Usos y abusos de Olympia de Manet

Cuando Édouard Manet estrenó su cuadro Olympia en 1865, la crítica se escandalizó ante un desnudo que parecía «la reina de corazones después de un baño». Hoy están más interesados en imponer estereotipos esencialistas sobre la criada negra que está a su lado.

Cuando Édouard Manet expuso por primera vez Olympia en 1865, se desató una tormenta. Los espectadores se escandalizaron por el tema —la desnudez de la modelo— y por su tratamiento formal: los críticos lamentaron la falta de acabado, el fuerte contraste entre la luz y la oscuridad y, sobre todo, la crudeza de la mirada de la modelo hacia el espectador. Para la crítica de la época, el impactante tratamiento de las formas de Manet iba acompañado de un sentimiento de indignación moral en torno al género y la clase social. Olympia rompió sutil pero poderosamente todas las reglas tácitas sobre el desnudo en la pintura y sentó las bases de una nueva y revolucionaria forma de arte moderno.

Olympia ha sido objeto de innumerables interpretaciones durante más de un siglo, pero hay un tema que parece haber eludido los comentarios críticos: la raza. Si la modelo blanca Victorine Meurent ha sido el centro de muchas interpretaciones, qué decir del otro personaje, igualmente central: la criada negra de la modelo, Laure, cuyo apellido nunca se supo. No fue el hecho de que una mujer negra sirviera a una blanca lo que produjo el escándalo, sino el modo en que Manet pintó esa relación (con las flores apareciendo como un desplazamiento de los genitales de la modelo blanca). Las cosas son diferentes ahora; hoy, más que el desnudo, nos interesa más la relación de los artistas con la raza. Sin embargo, Laure estuvo totalmente ausente de la historia del arte… Hasta hace poco.

En 1999, el historiador del arte T. J. Clark, autor del relato más influyente sobre Olimpia, se horrorizó por lo que había pasado por alto en el cuadro: «¡Por el amor de Dios! Has escrito sobre la mujer blanca en la cama durante cincuenta páginas y más, ¡y apenas has mencionado a la mujer negra a su lado!». A partir de entonces, la suerte de Laure en la crítica ha cambiado radicalmente. «La criada de Olympia» se ha convertido en uno de los lugares privilegiados para el debate sobre la raza en la historia del arte.

Laure fue el eje de la exposición de la Wallach Art Gallery en 2018 titulada Posing Modernity: The Black Model From Manet and Matisse to Today , una de las exposiciones más influyentes de los últimos años, que fue objeto de numerosos comentarios. Basada en la disertación de Denise Murrell —también autora del fastuoso catálogo—, su muestra pasó a constituir la base de una exposición y un catálogo aún más vastos en 2019, Le Modèle noir de Géricault à Matisse en el Museo de Orsay de París, que también fue objeto de amplia repercusión.

Historia del arte en clave moralista

Un crítico le dijo una vez a Henri Matisse que si se encontraba con una de sus modelos en la calle «huiría despavorido». A lo que Matisse respondió: «Yo no creo una mujer, hago un cuadro». Los cuadros, en otras palabras, no son fotografías documentales. Ahora estamos acostumbrados a mirar a través de los cuadros hacia la vida de la modelo, a hacernos preguntas aparentemente candentes sobre la actitud moral del artista hacia sus modelos. Parte del interés que despierta Laure no se centra tanto en su vida (de la que sabemos muy poco) como en discernir la actitud moral de Manet hacia ella.

### [Datos proporcionados]

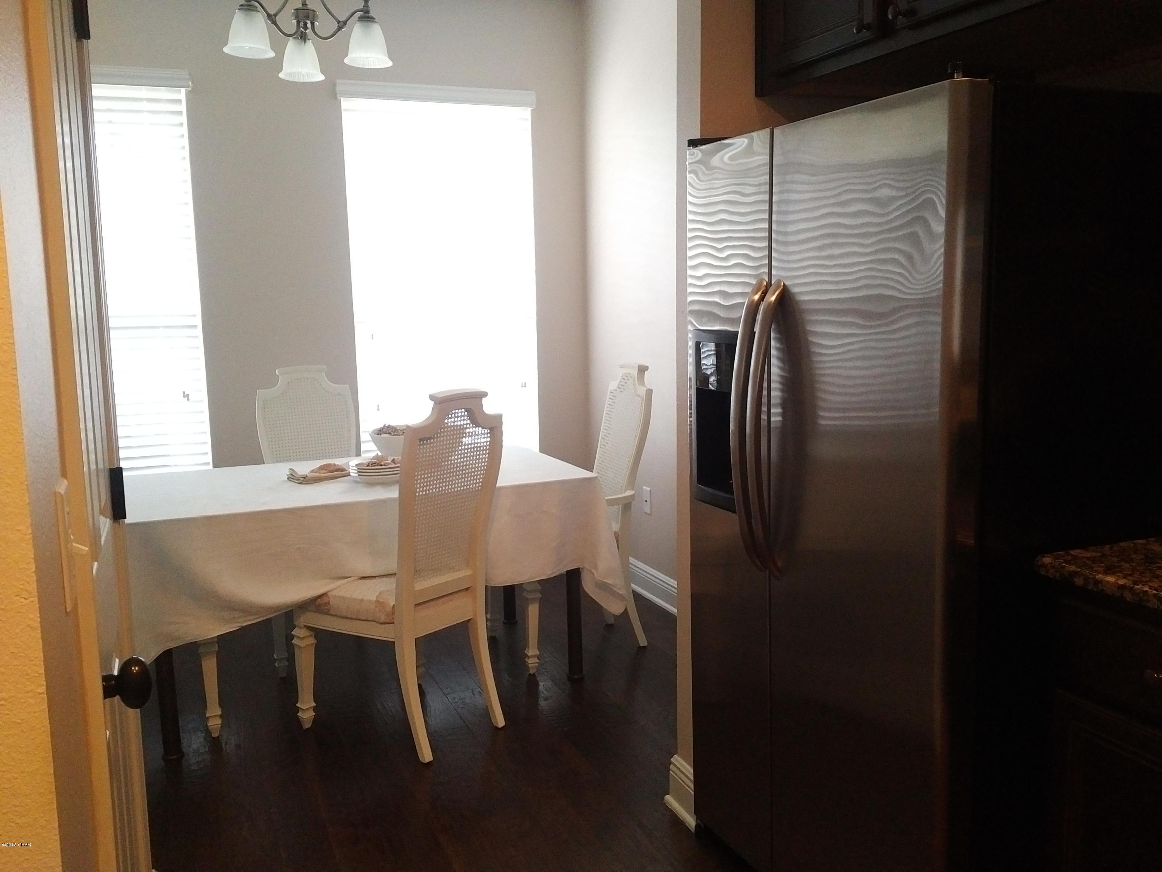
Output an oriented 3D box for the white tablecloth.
[{"bbox_3d":[-0.782,0.392,3.281,1.599,0.502,0.933,-5,9,-24],"label":"white tablecloth"}]

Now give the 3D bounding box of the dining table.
[{"bbox_3d":[-0.780,0.516,3.299,1.529,0.752,0.873,-5,9,-24],"label":"dining table"}]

### [Tareas a realizar]
1. Responde según el texto sobre Olympia de Manet:
(a) ¿En qué año se expuso Olympia por primera vez?
(b) ¿Cómo se llamaba la criada negra de la modelo?
(c) ¿En qué museo de París se presentó en 2019 la exposición Le Modèle noir de Géricault à Matisse?
2. Reproduce sin cambios el fragmento del texto sobre Olympia de Manet que empieza con "Olympia ha sido" y sigue hasta "Hasta hace poco.".
3. Retoma el texto sobre Olympia de Manet y continúalo a partir de su última frase.

### [Tus respuestas]
1.
(a) En 1865.
(b) Laure.
(c) En el Museo de Orsay.

2.
Olympia ha sido objeto de innumerables interpretaciones durante más de un siglo, pero hay un tema que parece haber eludido los comentarios críticos: la raza. Si la modelo blanca Victorine Meurent ha sido el centro de muchas interpretaciones, qué decir del otro personaje, igualmente central: la criada negra de la modelo, Laure, cuyo apellido nunca se supo. No fue el hecho de que una mujer negra sirviera a una blanca lo que produjo el escándalo, sino el modo en que Manet pintó esa relación (con las flores apareciendo como un desplazamiento de los genitales de la modelo blanca). Las cosas son diferentes ahora; hoy, más que el desnudo, nos interesa más la relación de los artistas con la raza. Sin embargo, Laure estuvo totalmente ausente de la historia del arte… Hasta hace poco.

3.
Nos hemos sensibilizado mucho ante estas cuestiones morales, como si sondeáramos el alma del artista a través de sus cuadros y emitiéramos juicios. Dentro de la pequeña industria casera de estudios raciales en torno a Laure, la última arruga en el debate es que no es simplemente negra, sino «mestiza», una criolla. Laure ocupa ahora su lugar en un linaje que se remonta a figuras como el artista de origen caribeño Guillaume Lethière, objeto de una importante retrospectiva actualmente expuesta en el Clark Art Institute, desde donde pronto viajará al Louvre.

Laure ocupa un lugar central en el nuevo libro de Darcy Grigsby, Creole: Portraits of France’s Foreign Relations During the Long Nineteenth Century (2022). Para Grigsby, ver a Laure como negra es distorsionar nuestra comprensión de la raza tanto en el pasado como en el presente. Grigsby es consciente de la variedad de formas de interpretar la raza en el siglo XIX. Su objetivo es desarraigar las «pretensiones de ceguera» pasadas y presentes ante la variedad y complejidad del pensamiento racial en torno a la noción de creole (criollo), algo que va mucho más allá del binarismo blanco/negro.

Según Grigsby, un «criollo» es alguien nacido en una colonia francesa «de ascendencia europea, africana o mixta de europea y africana»; es una cuestión «de lugar de nacimiento, no de raza». Y luego, unas frases más adelante, escribe de «personas con ascendencia blanca y negra». El deslizamiento entre ascendencia geográfica —que todos tenemos— y ascendencia «blanca y negra» —que nadie tiene— muestra el tipo de confusión que marca el discurso racial en general.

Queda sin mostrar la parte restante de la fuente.